- [Material to process]:
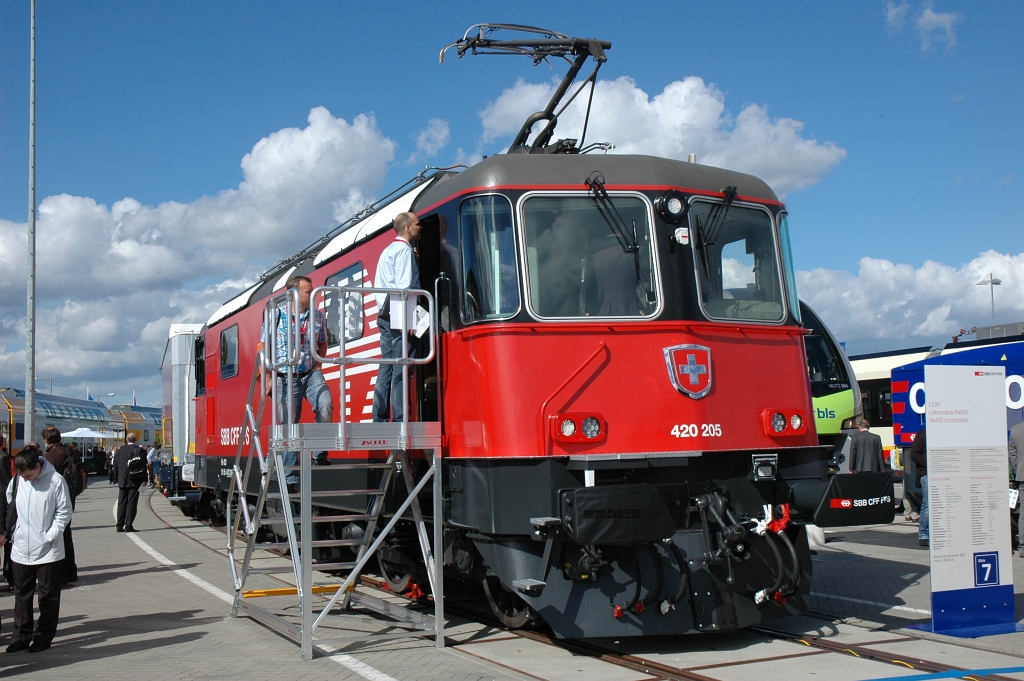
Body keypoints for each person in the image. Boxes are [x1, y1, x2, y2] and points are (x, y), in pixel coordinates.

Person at [257, 275, 333, 482]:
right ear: (293, 294)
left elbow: (323, 343)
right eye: (308, 291)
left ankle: (319, 452)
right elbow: (262, 346)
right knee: (290, 423)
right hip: (285, 376)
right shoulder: (276, 316)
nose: (313, 294)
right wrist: (268, 376)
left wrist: (318, 365)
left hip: (310, 373)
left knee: (326, 403)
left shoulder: (318, 316)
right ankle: (290, 477)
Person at [1, 444, 73, 653]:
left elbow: (64, 511)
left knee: (47, 596)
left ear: (37, 466)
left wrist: (50, 535)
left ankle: (43, 636)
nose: (26, 479)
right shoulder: (17, 481)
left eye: (29, 475)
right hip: (21, 547)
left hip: (48, 550)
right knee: (21, 594)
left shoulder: (55, 481)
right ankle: (21, 635)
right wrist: (15, 531)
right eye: (22, 476)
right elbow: (9, 502)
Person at [372, 212, 422, 423]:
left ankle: (380, 419)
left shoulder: (388, 251)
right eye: (418, 223)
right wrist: (408, 319)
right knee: (402, 368)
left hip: (384, 314)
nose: (421, 227)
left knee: (386, 367)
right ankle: (401, 420)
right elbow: (403, 287)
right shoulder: (403, 251)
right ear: (408, 227)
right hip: (397, 315)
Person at [40, 426, 77, 585]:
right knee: (67, 534)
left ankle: (61, 574)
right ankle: (71, 571)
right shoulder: (70, 451)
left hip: (55, 498)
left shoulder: (48, 457)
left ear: (47, 440)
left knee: (57, 535)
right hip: (71, 495)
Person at [112, 433, 146, 532]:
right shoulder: (140, 451)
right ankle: (128, 525)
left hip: (122, 480)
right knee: (132, 503)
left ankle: (119, 525)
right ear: (136, 440)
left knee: (121, 503)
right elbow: (143, 466)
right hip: (135, 480)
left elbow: (115, 467)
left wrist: (115, 478)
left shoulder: (119, 451)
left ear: (126, 440)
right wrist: (145, 479)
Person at [1007, 420, 1024, 555]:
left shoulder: (1016, 429)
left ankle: (1023, 547)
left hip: (1022, 476)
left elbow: (1012, 455)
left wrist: (1018, 470)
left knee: (1023, 512)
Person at [909, 428, 928, 547]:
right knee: (927, 505)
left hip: (940, 473)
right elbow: (914, 454)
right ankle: (924, 534)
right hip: (926, 473)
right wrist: (929, 463)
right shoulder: (923, 434)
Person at [0, 436, 13, 589]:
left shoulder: (3, 458)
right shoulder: (3, 458)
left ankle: (9, 577)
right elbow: (5, 488)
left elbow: (4, 488)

- [Problem details]: In the data above, which lines lie between the line with "left hip: (122, 480)" and the line with "left elbow: (1012, 455)", inclusive? Print those lines exactly and nothing else.

- [Answer to this exercise]:
left hip: (122, 480)
right knee: (132, 503)
left ankle: (119, 525)
right ear: (136, 440)
left knee: (121, 503)
right elbow: (143, 466)
right hip: (135, 480)
left elbow: (115, 467)
left wrist: (115, 478)
left shoulder: (119, 451)
left ear: (126, 440)
right wrist: (145, 479)
Person at [1007, 420, 1024, 555]:
left shoulder: (1016, 429)
left ankle: (1023, 547)
left hip: (1022, 476)
left elbow: (1012, 455)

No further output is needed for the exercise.